As you are aware, the situation in Greece is not getting any better. This chart shows the evolution of Greek bank deposits over time,
This is ugly: deposits have fallen substantially since November when I had my discussion (here) with David Einhorn about Piraeus bank. This should add substantial funding pressure for the banks. Obviously, it is out of question to “grow your loan book” in such an environment.
One of the arguments we had been about the cost of funds, here is what David had to say,
(…) The 2.04% is the cost of new time deposits in August 2014. This is not the average cost of deposits in the Q2 2014 financial reports, which was 2.62% according to the same presentation (and 2.71% in Greece time deposits). This cost will reduce down to the new cost of deposits over the 1-2 quarter duration of the time deposits. So even without any additional lowering of deposit pricing you would still expect to see a near 60bps improvement. This is obviously very material given there are €29.6bn of time deposits (the rates are also coming down on savings and sight deposits but this is much less relevant). The 60bps is worth close to €200m of additional annualised PPI, compared with the €1.2bn annualised reported PPI in Q2 2014. How low can deposit rates go? Time will tell of course but rates in the other periphery are around 1% and the management teams of the Greek banks are clearly trying to reduce them towards this level. I would suspect another 50bps (…)
So the average cost of new deposits was 2.04 percent in August 2014. Out of curiosity I looked up deposit rates Piraeus bank currently offers clients who want to open an account (here).
And what do I see?
Rates range from 0-1.4 percent – lower than in August 2014!! (I note that they offer a multitude of complex products, presumably to con their clients akin to mobile companies).

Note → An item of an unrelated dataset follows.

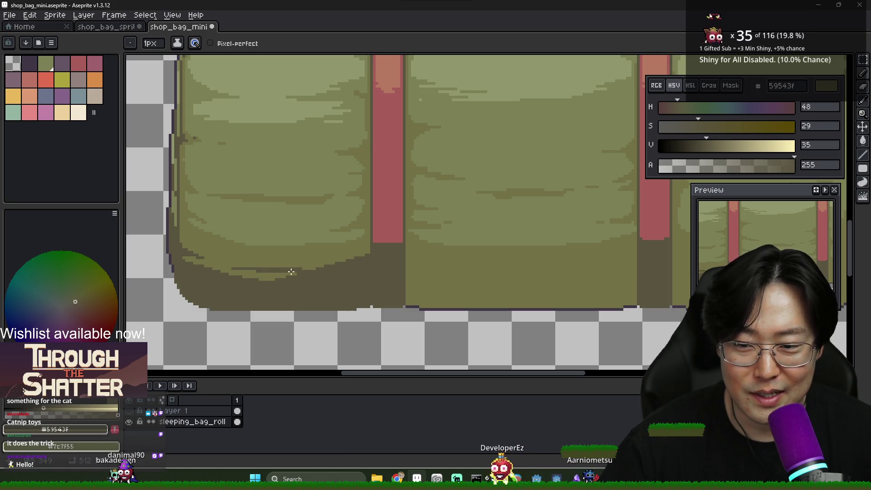
{"action": "scroll", "coordinate": [316, 282], "scroll_direction": "down", "scroll_amount": 3}
{"action": "scroll", "coordinate": [317, 283], "scroll_direction": "up", "scroll_amount": 2}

To sum up: a substantial drop in supply (of deposits) has not caused any increase in the price of funding. Given that the balance sheet of the Bank is more or less unchanged, we can rule out a commensurate drop in demand (for funding).
Do we need to rewrite economic theory? Is this some puzzle, something which has an unorthodox answer? Maybe rates stay low because there is a lack of profitable investments in the Greek economy? Maybe it is inflation expectations?
Rates are low because Piraeus bank does not have to bother about funding. There is a (very) large market player who does not make economic decisions and happily supplies any amount of funds needed. Market participants have an expression for that: dumb money. You know who I am talking about,
Deposit rates in Greece are low because the ECB (technically the Greek central bank) provides any amount of funds needed. There is no need for Greek banks to attract funds or keep costumers.
Now, the interesting thing is that any day that passes with deposit outflows (and higher ECB credit lines) the negotiating position of Varoufakis and Tsipras (who have made ludicrous promises to the electorate) improves. Why, that’s what I wrote in another post in February (here),
(…) Or take the ECB. A write-off would finally make it clear that it has engaged in government financing, although explicitly forbidden by EU contracts. This certainly would mean the end of the fiscal union debate. As someone who is tired to see government economists and “quality” newspapers argue for that nonsense, I would highly welcome such a development – even if I am aware that it would lead to a big economic and political crisis. (I confess that am a fan of the German proverb: “Besser ein Ende mit Schrecken, als Schrecken ohne Ende!”)
And this is exactly the reason why a write-off will never happen, as long as extend and pretend works. The accounting of government is opaque for a purpose. It has never been otherwise. If you do not believe me, read this book, it will cure you of any illusions you might have (…)
That’s right, even though the Eurocrats certainly dislike the two Marxist lunatics who make fools out of them, and even though the Greek economy (or the fate of ordinary Greeks) do not matter at all to them, they try to avoid a (formal) default at all costs, otherwise there is a rude awakening in the electorate in the core countries. And the costs are increasing by the day…
Although many predict this weekend could bring capital controls and the like in Greece, I do not think anything will happen. Instead, we will see further extend and pretend. Do not forget that a default would come at a very inopportune time now that the (of course independent) EU top court has decided that the purchase of government bonds is not government financing (here). This is probably a bold statement given current headlines, but I will stick to it.
Let me be clear: I am NOT predicting this can or will go on forever, or that the parties involved can “solve” the Greek problem. Surely, at some future point in time some kind of shock will occur, I just do not feel it is time yet. And aren’t market crashes more likely to happen in autumn anyway?